A internet é ainda uma espécie de última fronteira da liberdade de expressão e opinião, praticamente já inexistente no circo mediático convencional. E fronteiras, como se sabe, não são obstáculos que travem a NATO e os seus mecanismos de excelência.

1.Trata-se, muito simplesmente, de uma rede social de contactos do tipo Facebook, mas em língua russa, muito popular na Rússia, Ucrânia e Bielorrússia.

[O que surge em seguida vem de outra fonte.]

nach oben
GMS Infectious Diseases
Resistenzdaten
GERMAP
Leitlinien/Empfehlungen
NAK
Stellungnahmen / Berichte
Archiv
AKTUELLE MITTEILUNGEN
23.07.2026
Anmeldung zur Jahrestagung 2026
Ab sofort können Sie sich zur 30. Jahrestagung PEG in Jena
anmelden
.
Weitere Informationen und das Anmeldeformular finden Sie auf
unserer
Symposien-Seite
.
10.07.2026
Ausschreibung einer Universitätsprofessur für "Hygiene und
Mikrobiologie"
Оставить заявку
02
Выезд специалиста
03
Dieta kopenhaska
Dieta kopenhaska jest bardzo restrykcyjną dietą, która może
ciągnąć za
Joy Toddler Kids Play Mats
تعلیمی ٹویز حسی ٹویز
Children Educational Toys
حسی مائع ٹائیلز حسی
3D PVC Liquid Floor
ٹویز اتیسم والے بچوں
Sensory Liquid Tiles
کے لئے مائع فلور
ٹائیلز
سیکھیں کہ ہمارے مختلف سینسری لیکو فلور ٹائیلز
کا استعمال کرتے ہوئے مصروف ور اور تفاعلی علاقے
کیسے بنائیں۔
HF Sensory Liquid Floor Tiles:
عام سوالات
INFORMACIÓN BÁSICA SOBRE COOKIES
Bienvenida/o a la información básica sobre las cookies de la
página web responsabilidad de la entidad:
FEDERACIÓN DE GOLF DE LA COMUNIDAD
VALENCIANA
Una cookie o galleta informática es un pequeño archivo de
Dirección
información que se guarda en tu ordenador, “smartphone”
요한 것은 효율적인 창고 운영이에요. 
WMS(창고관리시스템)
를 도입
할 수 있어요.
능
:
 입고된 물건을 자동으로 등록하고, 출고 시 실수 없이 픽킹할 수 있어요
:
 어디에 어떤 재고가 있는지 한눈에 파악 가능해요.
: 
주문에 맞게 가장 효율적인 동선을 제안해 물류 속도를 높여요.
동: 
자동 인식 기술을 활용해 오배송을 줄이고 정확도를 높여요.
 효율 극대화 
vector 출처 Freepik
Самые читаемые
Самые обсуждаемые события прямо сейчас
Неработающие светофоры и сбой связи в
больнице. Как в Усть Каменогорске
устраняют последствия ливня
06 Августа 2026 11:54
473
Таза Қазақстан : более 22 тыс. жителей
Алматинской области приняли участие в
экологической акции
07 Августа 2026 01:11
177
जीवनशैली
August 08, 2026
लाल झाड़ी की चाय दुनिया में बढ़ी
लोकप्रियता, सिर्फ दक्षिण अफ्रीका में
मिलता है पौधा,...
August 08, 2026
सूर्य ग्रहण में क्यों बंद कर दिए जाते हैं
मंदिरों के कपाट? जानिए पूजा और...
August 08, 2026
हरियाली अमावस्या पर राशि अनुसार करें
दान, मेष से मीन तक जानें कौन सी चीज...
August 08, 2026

2.Rolf Fredheim parece ser capaz de medidas suficientemente eficazes para garantir a ausência de contraditório na internet. Uma breve pesquisa no Google por “Rolf Fredheim, NATO” não devolve qualquer artigo com uma visão minimamente crítica das ideias de Fredheim. O máximo que se consegue obter – se calhar por constituir uma publicação da Cambridge University Press – é a referência a um artigo da investigadora Julie Hemment intitulado «Red Scares and Orange Mobilizations: A Critical Anthropological Perspective on the Russian Hacking Scandal» (2017). Daí até à piada do primeiro de Abril desse ano do ministro dos Negócios Estrangeiros da Rússia, dada em nota no referido artigo, com a respectiva ligação, vai um curto mas saboroso passo, que exemplifica o cenário de histeria informativa vivido no meio atlantista dos mainstream media.